05/20/2011 12:57 pm ET | Updated Jul 19, 2011

Empellón: Where Pastry Chef Alex Stupak Is Tackling Mexican Cuisine

Before last April, Alex Stupak was best known as the incredibly inventive pastry chef at wd-50, New York's molecular gastronomy standout and former pastry chef of Chicago's famed Alinea.

But these days, the Massachusetts native has traded in liquid nitrogen for pork, lamb and chipotle shrimp -- at Empellón, his new Mexican joint in the West Village. When we caught up with Stupak, the first question we just had to ask was...

Departure and rebirth. I had hit a wall with dessert and creativity, and needed to move in a new direction. I've always wanted my own restaurant, and knew I didn't want it to be an extrapolation on where I've come from. I answered a very simple question: 'What do I love eating most?'

But cooking what you love and eating what you love are very different. Are you able to use any of your pastry chef knowledge?
No. Mexico has its own techniques, ingredients and logic. But I'm dedicated to understanding it. And being a pastry chef for a restaurant requires about a 100th of the responsibility owning a restaurant does. Ultimately, Mexican cuisine has got me. I'm fascinated, I'm hooked and the amount of inspiration it has to offer me is inexhaustible.

What was the inspiration behind the name of the restaurant?
'Empellón' means to push, shove or jostle. For me, it means to push myself in a new direction and beyond my limits no matter how uncomfortable that becomes.

And have you experienced discomfort yet?
Everyday. I'm not stupid, and I knew what I was getting into.
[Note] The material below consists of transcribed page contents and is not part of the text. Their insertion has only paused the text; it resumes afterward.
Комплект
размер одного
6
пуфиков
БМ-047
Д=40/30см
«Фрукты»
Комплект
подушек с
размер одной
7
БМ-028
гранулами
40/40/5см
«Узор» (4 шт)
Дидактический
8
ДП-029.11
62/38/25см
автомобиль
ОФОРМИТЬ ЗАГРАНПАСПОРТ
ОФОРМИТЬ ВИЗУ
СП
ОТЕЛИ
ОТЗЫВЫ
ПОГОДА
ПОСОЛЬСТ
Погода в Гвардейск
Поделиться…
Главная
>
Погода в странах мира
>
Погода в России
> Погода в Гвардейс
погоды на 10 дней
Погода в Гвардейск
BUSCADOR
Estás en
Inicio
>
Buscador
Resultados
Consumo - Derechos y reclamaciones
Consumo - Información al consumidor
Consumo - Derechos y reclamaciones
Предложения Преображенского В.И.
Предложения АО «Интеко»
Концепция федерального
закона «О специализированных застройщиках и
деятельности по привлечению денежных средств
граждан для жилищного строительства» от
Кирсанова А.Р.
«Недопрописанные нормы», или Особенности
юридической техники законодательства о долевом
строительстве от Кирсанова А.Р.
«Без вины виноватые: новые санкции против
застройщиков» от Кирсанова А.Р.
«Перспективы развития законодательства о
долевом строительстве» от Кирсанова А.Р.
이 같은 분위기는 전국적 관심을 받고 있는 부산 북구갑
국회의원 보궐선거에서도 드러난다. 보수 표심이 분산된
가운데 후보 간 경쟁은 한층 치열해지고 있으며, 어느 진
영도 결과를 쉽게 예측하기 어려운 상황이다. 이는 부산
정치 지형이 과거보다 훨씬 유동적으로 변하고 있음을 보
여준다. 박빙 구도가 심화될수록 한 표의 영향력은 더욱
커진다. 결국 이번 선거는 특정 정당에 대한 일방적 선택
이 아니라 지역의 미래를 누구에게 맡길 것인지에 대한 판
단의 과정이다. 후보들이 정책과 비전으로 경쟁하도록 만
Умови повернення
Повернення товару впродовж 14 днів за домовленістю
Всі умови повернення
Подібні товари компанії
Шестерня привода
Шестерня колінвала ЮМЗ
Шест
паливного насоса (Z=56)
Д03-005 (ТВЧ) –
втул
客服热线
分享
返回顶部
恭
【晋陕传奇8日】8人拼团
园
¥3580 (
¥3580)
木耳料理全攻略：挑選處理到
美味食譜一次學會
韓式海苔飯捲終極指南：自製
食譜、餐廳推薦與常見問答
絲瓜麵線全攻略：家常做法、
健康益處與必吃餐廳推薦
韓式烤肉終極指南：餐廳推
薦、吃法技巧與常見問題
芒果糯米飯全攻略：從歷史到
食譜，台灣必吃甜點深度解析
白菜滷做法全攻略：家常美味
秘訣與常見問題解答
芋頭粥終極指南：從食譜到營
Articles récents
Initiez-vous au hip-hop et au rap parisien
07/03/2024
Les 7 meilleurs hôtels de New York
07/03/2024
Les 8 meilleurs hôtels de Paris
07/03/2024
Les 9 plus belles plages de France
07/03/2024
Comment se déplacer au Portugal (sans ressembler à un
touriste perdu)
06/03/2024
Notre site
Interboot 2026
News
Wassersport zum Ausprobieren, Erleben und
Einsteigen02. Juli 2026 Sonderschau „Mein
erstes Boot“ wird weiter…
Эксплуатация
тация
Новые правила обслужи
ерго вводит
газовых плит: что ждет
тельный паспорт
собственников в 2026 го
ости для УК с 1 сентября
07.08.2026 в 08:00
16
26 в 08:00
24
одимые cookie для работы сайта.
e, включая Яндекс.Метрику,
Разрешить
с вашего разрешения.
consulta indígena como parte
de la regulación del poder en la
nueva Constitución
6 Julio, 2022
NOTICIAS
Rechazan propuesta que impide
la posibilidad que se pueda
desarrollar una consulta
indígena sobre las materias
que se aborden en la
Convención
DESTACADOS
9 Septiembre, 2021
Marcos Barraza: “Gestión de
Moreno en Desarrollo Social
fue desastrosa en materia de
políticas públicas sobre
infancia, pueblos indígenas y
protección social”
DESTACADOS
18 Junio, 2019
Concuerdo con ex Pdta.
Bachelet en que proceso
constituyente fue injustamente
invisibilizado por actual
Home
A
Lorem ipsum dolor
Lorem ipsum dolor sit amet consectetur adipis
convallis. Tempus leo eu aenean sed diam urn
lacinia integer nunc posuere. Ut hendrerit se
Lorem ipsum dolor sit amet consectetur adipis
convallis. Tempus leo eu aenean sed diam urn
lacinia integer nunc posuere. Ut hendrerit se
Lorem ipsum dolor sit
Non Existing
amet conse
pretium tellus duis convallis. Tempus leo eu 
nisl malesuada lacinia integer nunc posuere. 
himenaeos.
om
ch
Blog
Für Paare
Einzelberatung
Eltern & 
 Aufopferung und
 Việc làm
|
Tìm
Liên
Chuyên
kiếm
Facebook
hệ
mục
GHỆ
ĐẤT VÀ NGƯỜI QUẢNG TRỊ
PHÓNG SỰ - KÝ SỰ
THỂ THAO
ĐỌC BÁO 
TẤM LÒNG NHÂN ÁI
Because of my background, I knew I was going to get judged very harshly, and I am. And that's fine. I'm not happy with my restaurant yet. I'm not happy with the food yet. Some people are really enjoying it, and some people hate it. And at the end of the day, I started this restaurant not because I thought tacos are the crown jewel of Mexican cuisine. It's actually the opposite. I think that I'm trying to approach this cuisine with a lot of respect and humility, and I'm starting at the bottom. But I want this to be considered a great taqueria. I want our tacos and our ceviche to be deemed as great by everyone who walks in the door. I know that's an impossible goal, but it's still my goal.

Can you point to one specific challenge you've faced?
There are sociological issues when you start cooking a cuisine like this that I guess I was kind of aware of, but never really thought of. One being that you almost have to price things apologetically, and I have a major problem with it. Like when people come in here and tell me it's pricey, that really bothers me. We're using great ingredients and artisanal masa that's made here in New York, but it seems like once you put something on a tortilla it becomes worthless, and that really pisses me off.

Well, let's get to the tacos. What's your favorite kind on the menu?
The beer-braised tongue tacos with arbol chile salsa and potatoes are probably my favorite. Why? Because they taste awesome.

Besides Empellón, of course, what's your favorite Mexican restaurant in New York?
Hecho en Dumbo. All of their work is spot on. It's a really small and efficient kitchen, and the amount and quality of food they put out is pretty fascinating. The diversity in their menu is also commendable.

Switching gears a bit, what's something most people would be surprised to know about you?
I'm an animal lover, and we have a cat named Lee, and we love our cat so much that we actually had a painting commissioned of him, and it's in our dining room. It's just a painting of a black cat, and nobody knows it's ours.

Empellón, 230 West 4th Street (212-367-0999 or

If you're not in NYC, whip up Stupak's carnitas at home.

Chef Stupak's Carnitas Recipe:

"We define carnitas as pork that has been cooked in lard first at a low temperature and then a higher temperature to crisp it up," he says. "We render our own lard at Empellón because we think it has a deeper roasted flavor. Carnitas are best enjoyed with some cilantro, onion, salsa, tortillas and plenty of cold beer."

¼ cup kosher salt
¼ cup sugar
1 tsp Mexican oregano
6 garlic cloves
2 lbs pork shoulder or ribs
2 lbs lard

Combine salt, sugar, Mexican oregano and garlic cloves in a food processor. Process the mixture to a paste and rub it all over pork. Cure the pork in a refrigerator for 6 hours. Rinse pork and pat it dry with paper towels. Gently warm lard in a Dutch oven, then add pork and warm. Immediately take pork from Dutch oven and put in a 200-degree oven for 2 hours. Remove the pork and put it back in the Dutch oven on a burner at high heat. Fry the pork in the fat until golden brown. Remove the pork from the lard and drain on a plate lined with paper towels. Season the pork with salt and sprinkle with fresh lime juice.